Ukraine: Russia to cut natural gas from Finland

Copenhagen, Denmark –

Russia will cut off natural gas to Finland after the Nordic country which applied for NATO membership this week refused President Vladimir Putin’s request to pay in rubles, Finland’s state-owned energy company said on Friday, the latest escalation on European energy amid war in Ukraine.

Finland is the latest country to lose energy supply, which is used to generate electricity and the power industry, after rejecting Russia’s decree. Poland and Bulgaria were cut off late last month but, along with Finland, were relatively minor customers who had prepared to move away from Russian natural gas.

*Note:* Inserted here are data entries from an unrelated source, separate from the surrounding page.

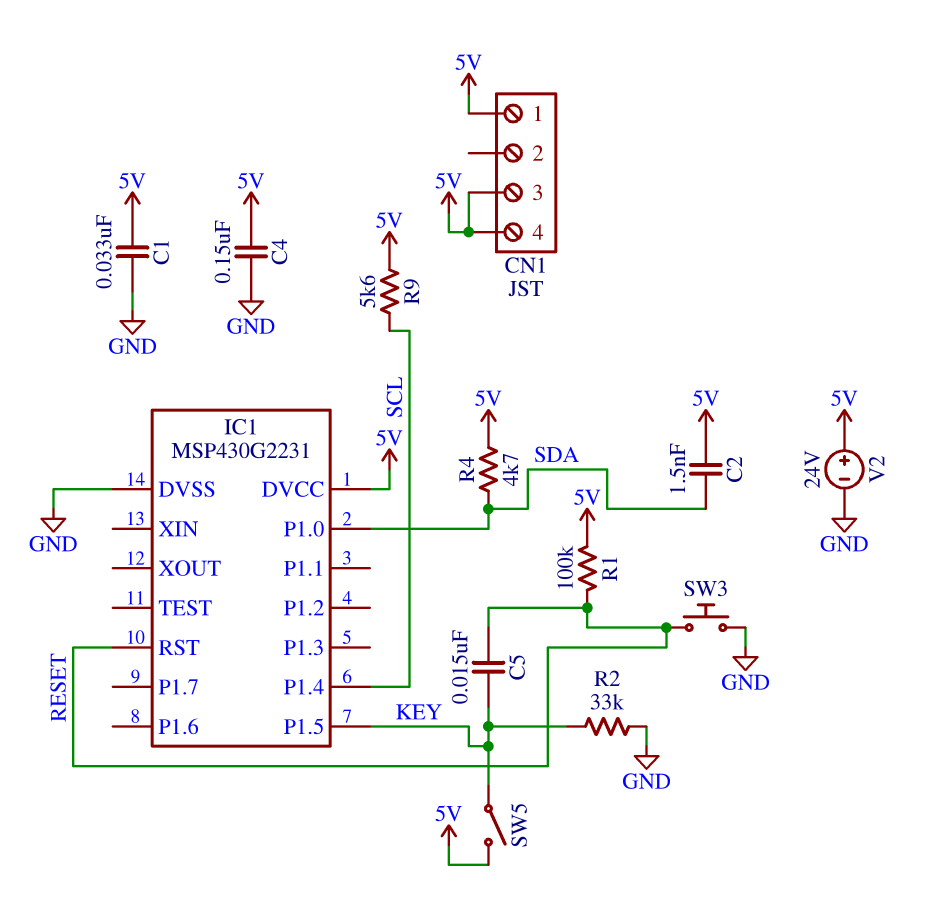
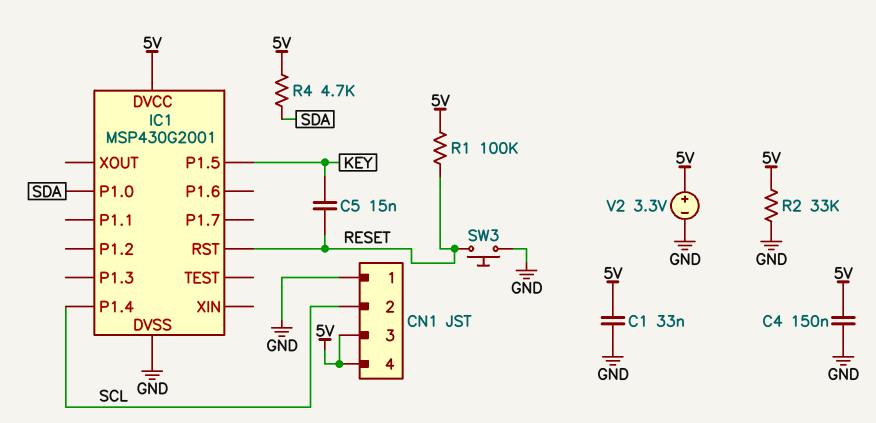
C2: 1.5nF (5V, SDA) -> none
CN1 pin 1: 5V -> GND
CN1 pin 2: none -> SCL
IC1: MSP430G2231 -> MSP430G2001
R2: 33k (GND, KEY) -> 33k (5V, GND)
R9: 5.6k (5V, SCL) -> none
SW5: switch (5V, KEY) -> none
V2: 24V (plus 5V, minus GND) -> 3.3V (plus 5V, minus GND)

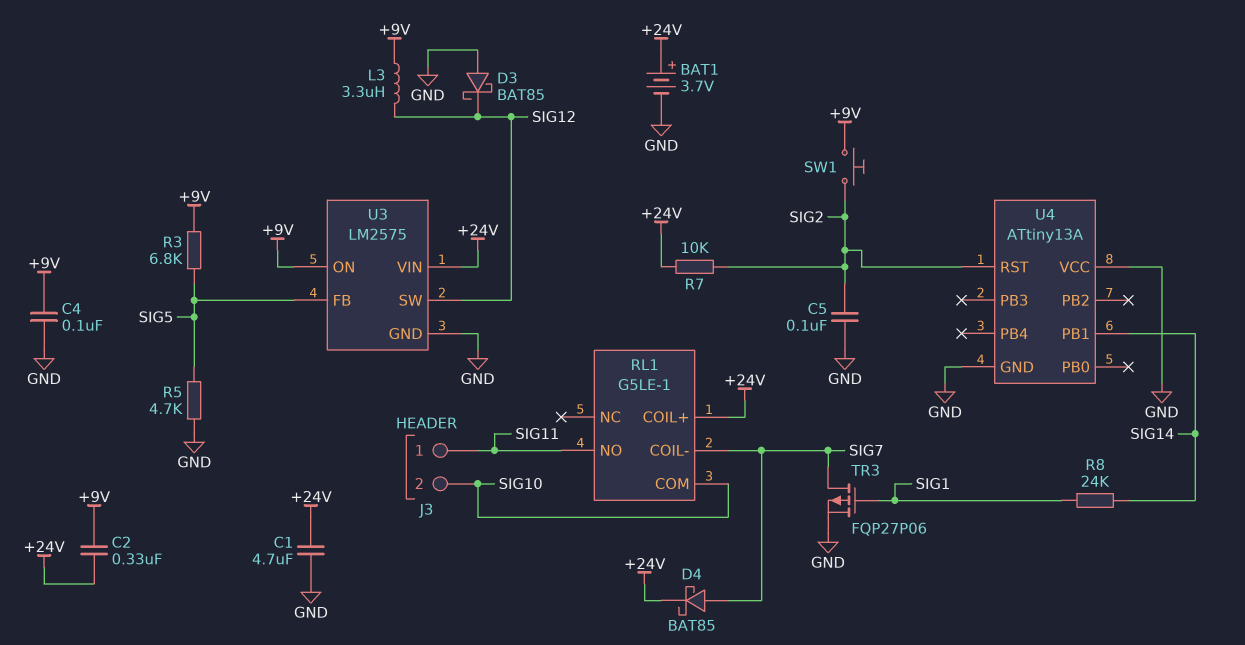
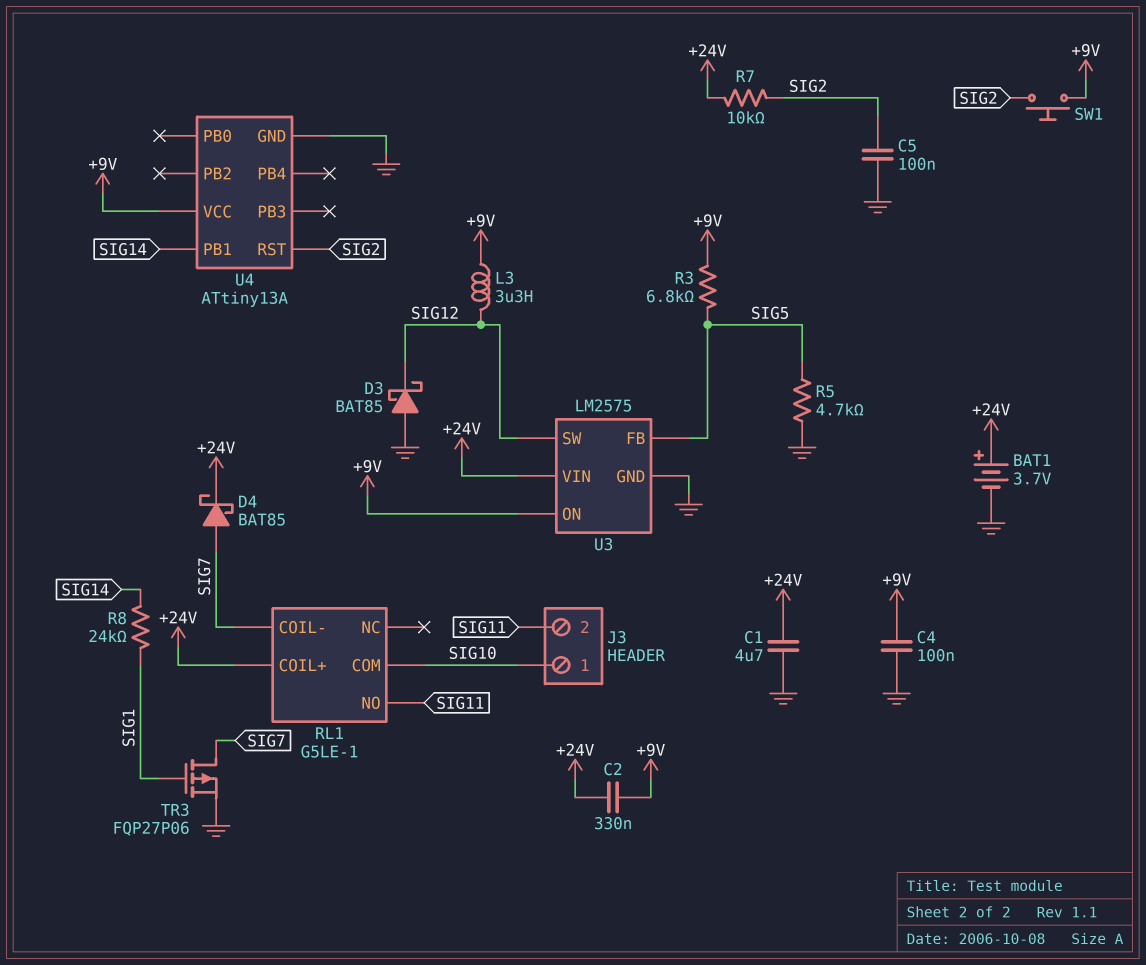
J3 pin 1: SIG11 -> SIG10
J3 pin 2: SIG10 -> SIG11
U4 pin VCC: GND -> +9V

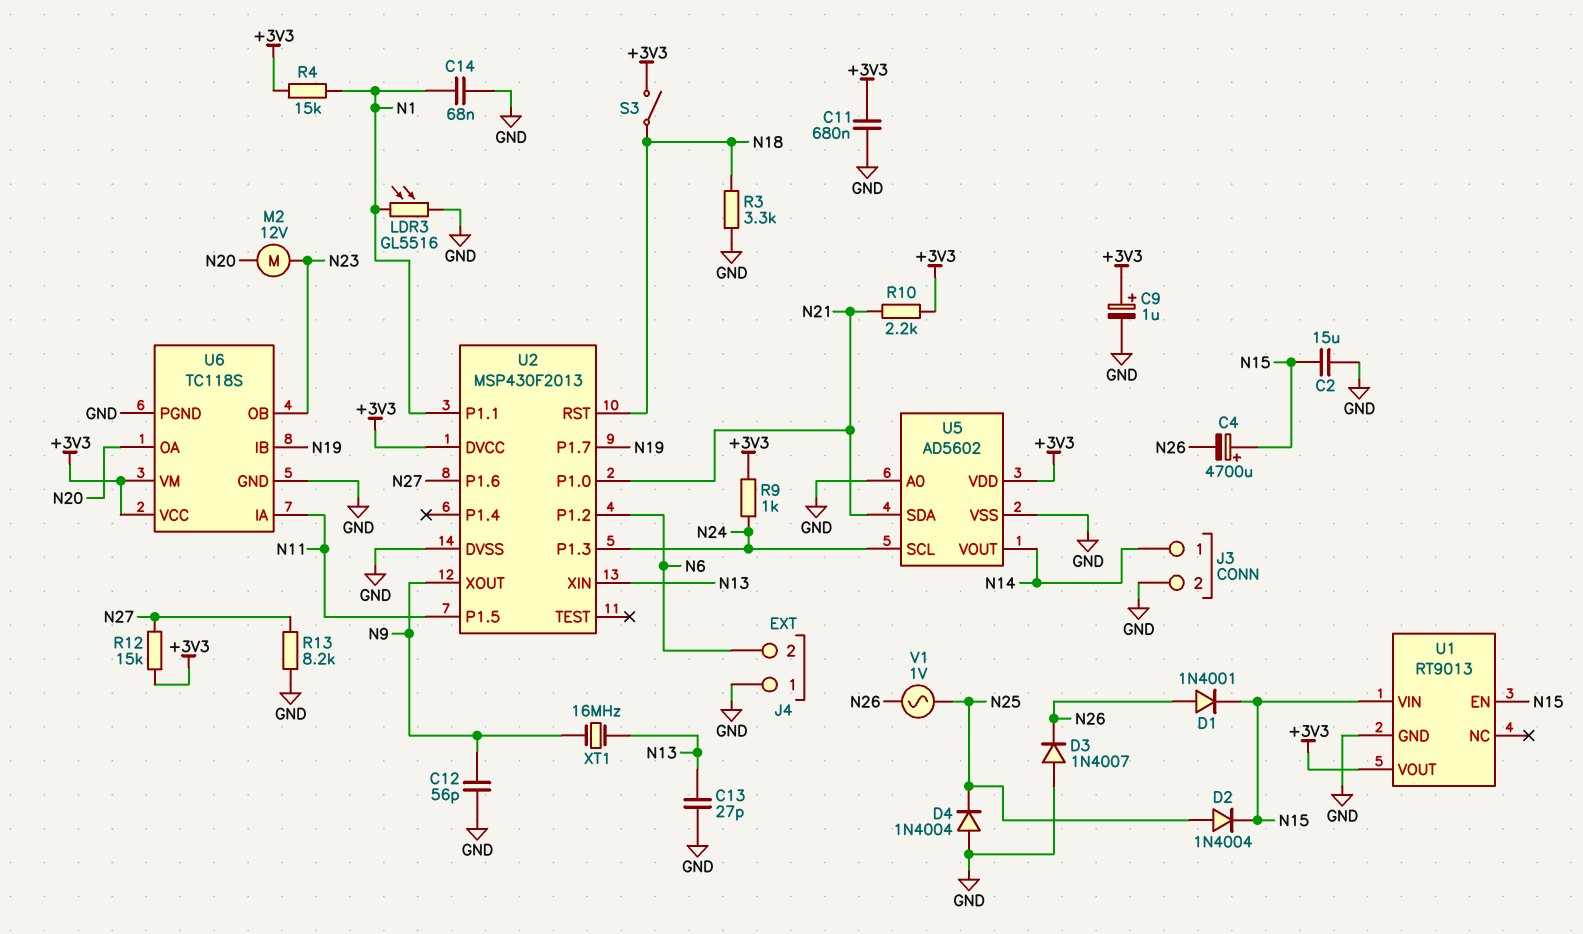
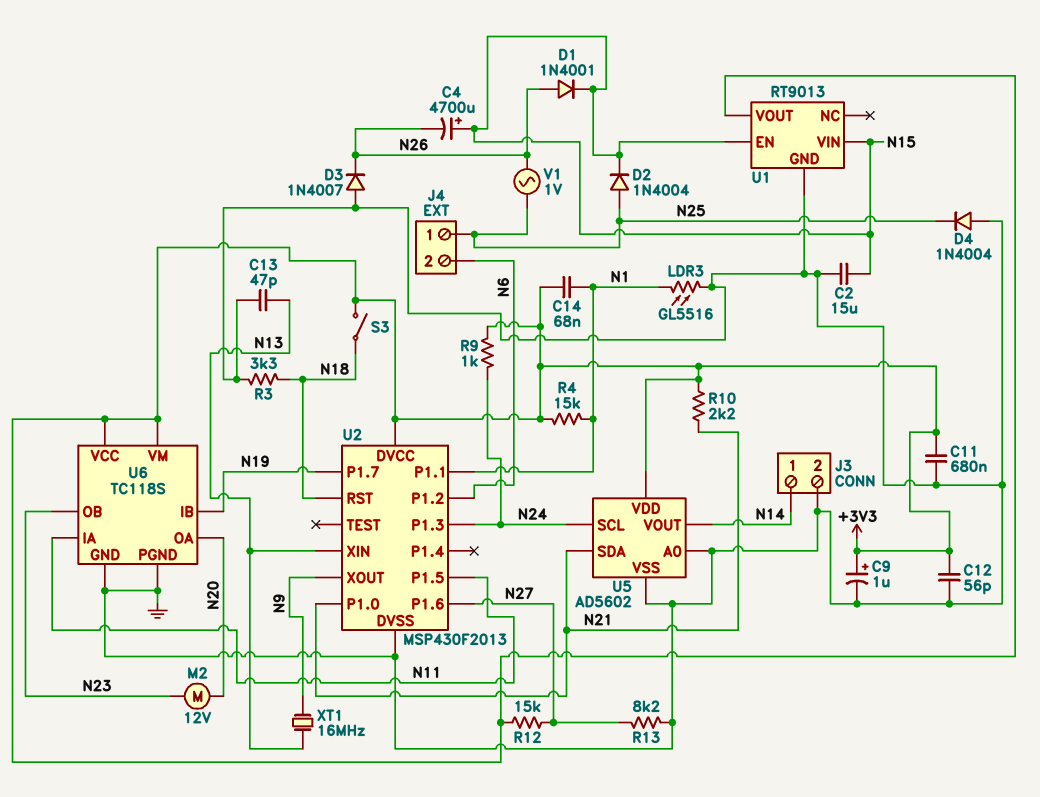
C12: 56pF (GND, N9) -> 56pF (+3V3, GND)
C13: 27pF (GND, N13) -> 47pF (GND, N13)
C14: 68nF (GND, N1) -> 68nF (+3V3, N1)
J4 pin 1: GND -> N25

Putin said “unfriendly foreign buyers” are opening two accounts in state-owned Gazprombank, one to pay in euros and dollars as specified in the contracts and the other in roubles. Italian energy company Eni said this week it was “initiating procedures” to open an account in euros and roubles.

The European Commission, the European Union’s executive body, said the system does not violate EU sanctions if countries make payment in the currency specified in their contracts and then officially report that the payment process is finished. But he says opening a second ruble account would violate the sanctions.

This left countries scrambling to decide what to do next. Analysts say the EU’s position is ambiguous enough to allow the Kremlin to keep trying to undermine the unity of the 27 member countries, but losing big European customers like Italy and Germany would cost Russia dearly. . It comes as Europe tries to reduce its dependence on Russian oil and gas to avoid pouring hundreds of millions into Putin’s war chest every day, but to build up enough reserves before winter from the scarce world reserves.

Finland has refused the new payment system, with energy company Gasum saying its supply from Russia will be cut off on Saturday.

CEO Mika Wiljanen called the cut “very regrettable”.

But “provided there are no disruptions to the gas transmission network, we will be able to supply all of our customers with gas in the coming months,” Wiljanen said.

Natural gas accounted for just 6% of Finland’s total energy consumption in 2020, Finnish broadcaster YLE said. Almost all of this gas came from Russia. This pales in comparison to major importers like Italy and Germany, which get 40% and 35% of their gas from Russia, respectively.

According to Finland’s Gasum, Russian energy giant Gazprom said in April that future payments under its supply contract should be made in rubles instead of euros.

The cut was announced the same week that Finland, along with Sweden, applied to join the NATO military organization, marking one of the biggest geopolitical ramifications of the war that could rewrite Europe’s security map. ‘Europe.

The gas cut “has more to do with the sanctions and the fact that they want to be paid in rubles” than with Finland’s NATO bid, said Charly Salonius-Pasternak, an analyst at the Finnish Institute international affairs in Helsinki.

“Russia uses its energy as a weapon in its geopolitical thinking,” he said. “It will have little impact on Finland, which has diversified its energy (sources) in recent years. »

The Helsinki government said on Friday it had signed a 10-year lease for a floating liquefied natural gas terminal in the Gulf of Finland and that the necessary port structures will be built along the coasts of the Nordic country and the Estonia, said Economy Minister Mika Lintila. in a report.

It “will play a major role in securing the gas supply for Finnish industry,” Lintila said. The ship should be ready to operate by next winter.

Finland and Estonia have cooperated to lease the LNG terminal, which will provide enough storage and supply capacity to allow Russian gas to be phased out in neighboring countries, Gasgrid Finland, the transmission grid company, said. A gas pipeline between the neighbors will allow gas to be imported from the Baltic States instead of Russia.

Meanwhile, Italian firm Eni said on Tuesday it was preparing to follow Putin’s decree “in view of the imminent payment due in the coming days”, but disagreed with the changes.